Juan Pablo II fue el papa de la reconstrucción. Es eso lo que le hace Magno. Reconstrucción, ¿de qué? De una Iglesia que a finales de los 70 estaba al borde del colapso por la presión externa, por la corrupción interna, por las desviaciones doctrinales, por la secularización rampante en todos los ámbitos de la vida, por las consecuencias ideológicas de la “guerra fría”, por los coletazos –aún hoy perduran- del nihilismo moral del 68… Aquellos años, que no tuvieron nada de maravillosos, llevaron a la Iglesia a una situación delicadísima, de templos vacíos y corazones fríos. Y entonces llegó él.
Era –recordemos- octubre de 1978. En aquel año la Unión Soviética intervenía en Afganistán, las Brigadas Rojas asesinaban a Aldo Moro, en Nicaragua triunfaba la revolución sandinista, había golpes de estado en Bolivia y Honduras, Irán empezaba a arder bajo las prédicas de los ayatolás, el Vaticano se ensombrecía por escándalos financieros mientras en las parroquias populares empezaba a correr como la pólvora –y no es sólo una metáfora- la Teología de la Liberación… La Iglesia había sufrido la conmoción de ver cómo un papa, Juan Pablo I, moría en circunstancias anómalas tras sólo 33 días de pontificado. Había muy pocas razones para que los católicos vieran su futuro con optimismo. Hasta que el Espíritu Santo puso su dedo sobre aquel polaco -¡Dios mío, un polaco!- de 58 años, aspecto atlético y acento impenetrable en una voz inusualmente viril.
Todos los pontificados son decisivos, pero el de Juan Pablo II lo fue de una manera especial porque cambió el curso de las cosas no sólo dentro de la Iglesia, sino también fuera de ella. Juan Pablo II fue el papa del retorno de la confianza, del desprecio al miedo, de la derrota del comunismo –ya quisieron matarle por ello y aún no se lo han perdonado-, del diálogo con otras confesiones, de la redefinición doctrinal en busca de la pureza de la fe… Fue también el papa viajero que pregonó en vivo la Palabra por medio mundo, y el papa mediático que entendió mejor que nadie el papel de la televisión (y luego, de Internet) en la formación de las conciencias, y el papa político que asumió sin complejos la función que corresponde a la Iglesia en la vida terrenal.
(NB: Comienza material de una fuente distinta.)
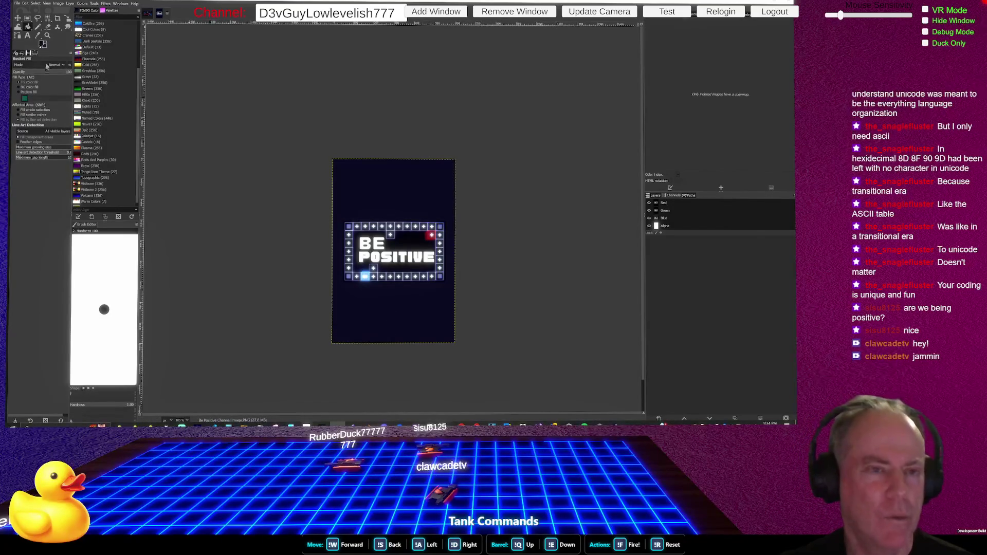
pyautogui.click(26, 5)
Quizás el mejor modo de calibrar el peso determinante de este hombre –de este santo- en la vida de la Iglesia es mirar en las parroquias y en los seminarios y preguntar cuántas vocaciones se encendieron a partir de su luz personal y pastoral. La capacidad de liderazgo espiritual de Karol Wojtyla ha sido y es aún portentosa. Lo fue durante sus casi 27 años de pontificado y sigue actuando como referencia para infinidad de católicos en todo el mundo. Juan Pablo II supo incluso extender ese liderazgo hasta sus duros años finales, cuando, abrumado por la enfermedad, se obstinó en morir con las botas puestas ante un mundo que empezaba a preferir la eutanasia al sufrimiento. Hasta en eso supo el papa magno dar ejemplo de cómo llevar la Cruz.
Su sucesor, Benedicto XVI, cuando aún era cardenal Ratzinger, dijo que toda la vida de Juan Pablo II podía resumirse en una palabra: el “Sígueme” que Jesús resucitado dirige a San Pedro. En el fondo, sí, eso es todo. Juan Pablo II siguió. Y cuando le tocó a él llevar el báculo, supo levantarlo de tal modo que una inmensa muchedumbre le siguió a su vez. Por eso fue tan grande. Por eso su canonización va a ser una de las más celebradas de la larga, larguísima Historia de la Iglesia.